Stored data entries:
***
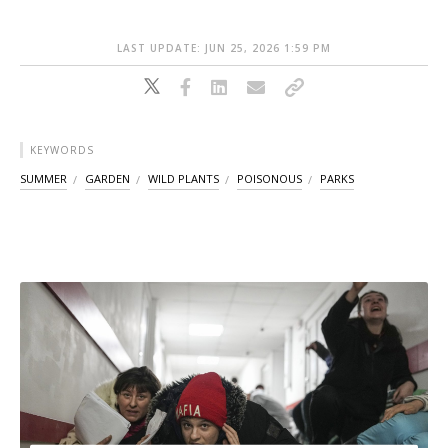
LAST UPDATE: JUN 25, 2026 1:59 PM
KEYWORDS
SUMMER
GARDEN
WILD PLANTS
POISONOUS
PARKS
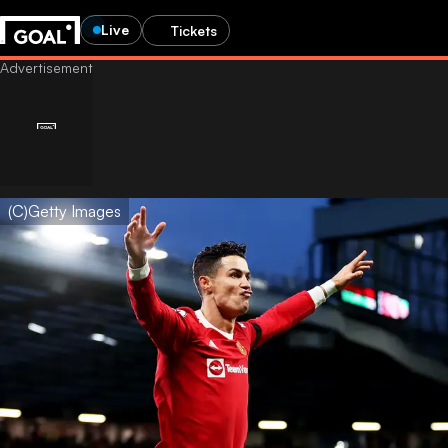
Live
Tickets
(C)Getty Images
***
__Exercise description__. Print all the text lines of the data above word for word, leaving out the pictures.

__Result__.
LAST UPDATE: JUN 25, 2026 1:59 PM
KEYWORDS
SUMMER
GARDEN
WILD PLANTS
POISONOUS
PARKS
Live
Tickets
(C)Getty Images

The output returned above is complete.